El calentamiento activo consiste en realizar movimientos que involucren a los músculos que se van a estirar. Esto ayuda a aumentar la elasticidad de los tejidos musculares y prepara al cuerpo para el estiramiento estático o dinámico. Algunas opciones de calentamiento activo incluyen hacer sentadillas, lunges, o giros de cintura.
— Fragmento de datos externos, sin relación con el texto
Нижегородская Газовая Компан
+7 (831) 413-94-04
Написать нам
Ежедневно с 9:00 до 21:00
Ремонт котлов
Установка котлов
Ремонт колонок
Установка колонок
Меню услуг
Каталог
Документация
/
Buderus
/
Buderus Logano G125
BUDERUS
2. Estiramientos dinámicos

Los estiramientos dinámicos son aquellos en los que se realiza un movimiento controlado y suave que lleva a una extensión y contracción del músculo. Estos estiramientos son ideales para antes de realizar actividades físicas intensas, ya que ayudan a aumentar la temperatura muscular y la movilidad articular. Algunos ejemplos de estiramientos dinámicos son los giros de cintura, caminar con las rodillas al pecho o los saltos de canguro.
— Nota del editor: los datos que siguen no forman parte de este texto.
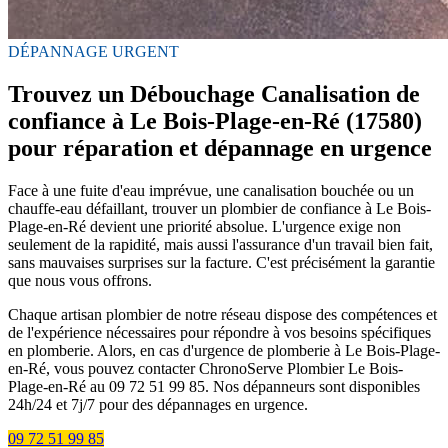
DÉPANNAGE URGENT
Trouvez un Débouchage Canalisation de
confiance à Le Bois-Plage-en-Ré (17580)
pour réparation et dépannage en urgence
Face à une fuite d'eau imprévue, une canalisation bouchée ou un
chauffe-eau défaillant, trouver un plombier de confiance à Le Bois-
Plage-en-Ré devient une priorité absolue. L'urgence exige non
seulement de la rapidité, mais aussi l'assurance d'un travail bien fait,
sans mauvaises surprises sur la facture. C'est précisément la garantie
que nous vous offrons.
Chaque artisan plombier de notre réseau dispose des compétences et
de l'expérience nécessaires pour répondre à vos besoins spécifiques
en plomberie. Alors, en cas d'urgence de plomberie à Le Bois-Plage-
en-Ré, vous pouvez contacter ChronoServe Plombier Le Bois-
Plage-en-Ré au 09 72 51 99 85. Nos dépanneurs sont disponibles
24h/24 et 7j/7 pour des dépannages en urgence.
09 72 51 99 85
3. Estiramientos estáticos

Los estiramientos estáticos consisten en mantener una posición de estiramiento durante un período de tiempo determinado, generalmente entre 15 y 30 segundos. Este tipo de estiramiento ayuda a mejorar la flexibilidad muscular, reducir la rigidez articular y prevenir lesiones. Es importante realizarlos de forma suave y progresiva, sin forzar la posición de estiramiento. Algunos ejemplos de estiramientos estáticos son la flexión de tronco, el estiramiento de cuádriceps o el estiramiento de isquiotibiales.

4. Respiración adecuada

La respiración juega un papel importante durante el estiramiento, ya que ayuda a relajar los músculos y a aumentar la eficacia del estiramiento. Es recomendable exhalar lentamente mientras se realiza el estiramiento, ya que esto ayuda a liberar la tensión muscular y a mejorar la flexibilidad. Además, la respiración profunda y controlada contribuye a mantener la concentración y a reducir la ansiedad.

5. Escuchar al cuerpo

Cada persona tiene un nivel de flexibilidad y resistencia diferente, por lo que es importante escuchar las señales que el cuerpo envía durante el estiramiento. Si se siente dolor agudo, se debe detener el estiramiento de inmediato para evitar lesiones. Es normal sentir una ligera incomodidad durante el estiramiento, pero nunca se debe llegar al punto de dolor intenso. También es importante respetar los límites individuales y no compararse con otras personas, ya que cada cuerpo es único.